No me extraña que los alcaldes y alcaldesas de Londres, Los Ángeles, París, Atenas, Oslo, Estocolmo, Freetown o Barcelona, hayan decidido ir conjuntamente en tren desde Londres a Glasgow para mostrar la gran importancia que le dan al tema ambiental, o que el gran acuerdo de Milán del año 2015 sobre Ciudades y Alimentación Sostenible vaya recorriendo el mundo (este año con Barcelona como capital mundial) con un mensaje de concienciación y compromiso de cambio con relación a este tema. Las ciudades tienen un papel esencial si se quieren cambiar las cosas. Tanto en temas constructivos y urbanísticos, como en temas de movilidad o, en lo que ahora comentamos relacionado con modelos alimentarios, las ciudades son fundamentales.

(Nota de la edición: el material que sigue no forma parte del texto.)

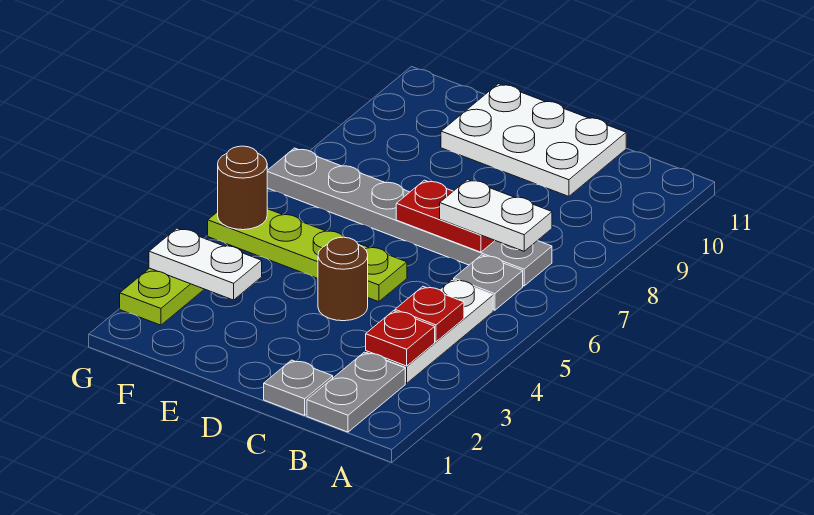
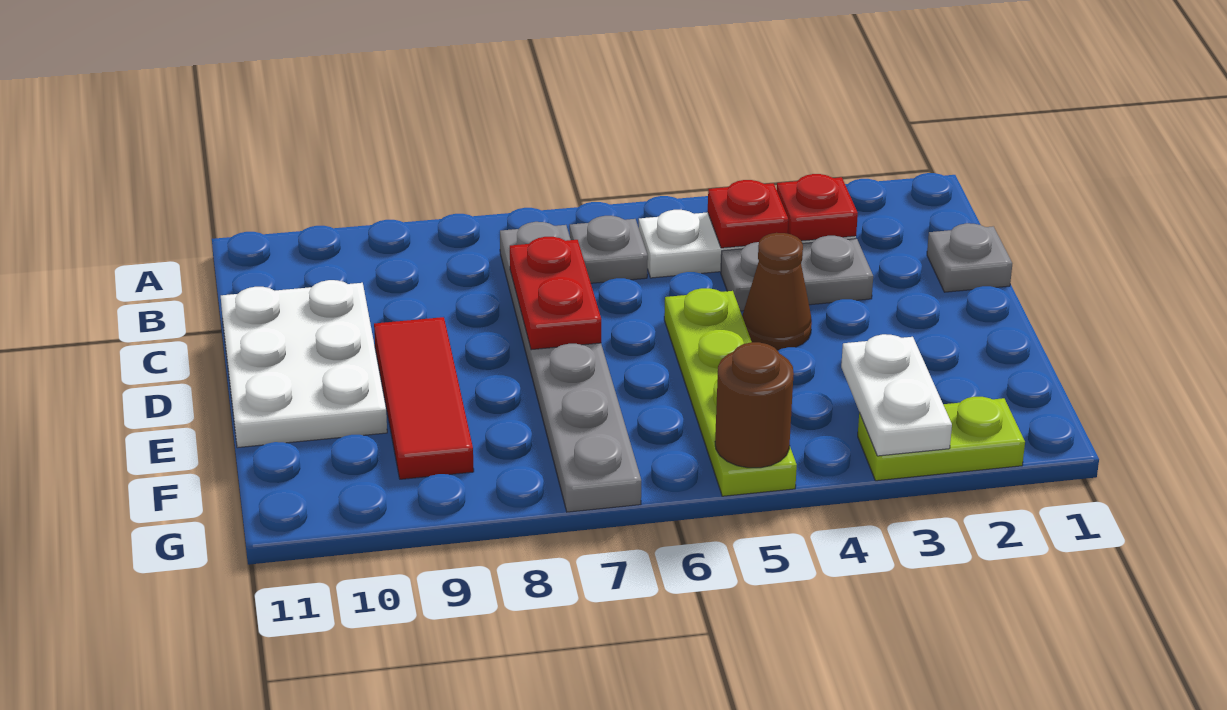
grey 1x2 plate [307,352,405,432] -> grey 1x2 plate moved to [721,236,873,311]
white 1x2 plate [440,179,552,251] -> none
brown 1x1 round brick [318,237,368,321] -> brown 1x1 cone [742,233,812,350]
none -> red 1x3 tile [374,317,474,479]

Las ciudades ocupan el 3% de la superficie del planeta y concentran el 80% del PIB mundial, pero, al mismo tiempo, consumen el 60% de los recursos hídricos para usos domésticos, representan dos terceras partes de la demanda energética, generan más del 50% de residuos y producen el 70% de los gases con efecto invernadero. Con relación a la alimentación consumen cerca del 70% de la oferta global de alimentos, incluso en países en los que la población es fundamentalmente rural. Las ciudades son pues claves para que las cosas cambien.
Lo que hay realmente es una clara vinculación entre pobreza y hábitos alimentarios no saludables. La prevalencia de la obesidad es cinco veces menos acusada en mujeres con estudios universitarios que en aquellas que o no tienen estudios o solo acreditan estudios primarios. Conviene desmontar esa vieja hipótesis que las opciones alimentarias que uno toma son fruto inequívoco de su libertad individual. Las opciones de que dispone la gente no son las mismas en los distintos barrios de una ciudad. En zonas segregadas hay más abundancia de alimento ultraprocesado y es más difícil acceder a productos frescos. Comer bien implica tiempo, trabajo, recursos y dedicación, y es mucho más fácil comer mal. Deberíamos evitar responsabilizar a la gente por sus malos hábitos alimentarios, refugiándonos en una inexistente igualdad de oportunidades. La desigualdad de condiciones de partida es clave para tratar de mejorar la situación. Los poderes públicos son responsables de mejorar tanto la salud como la alimentación de los ciudadanos, conscientes cada vez más de los estrechos vínculos que existen entre una y otra cosa.
Todos podemos tomar mejores decisiones, pero hemos de tener las condiciones materiales y económicas que lo permitan. Vincular más producción alimentaria y consumo desde el punto de vista de proximidad, incorporar más los procesos alimentarios en las escuelas, reforzar la información sobre los alimentos ultraprocesados y sus efectos en la salud, o, como ahora se intenta, reducir el peso de la publicidad vinculada a productos que acaban generando problemas de salud, son algunas de las cuestiones básicas en que convendría insistir. Detrás del modelo alimentario lo que hay es un modelo de sociedad.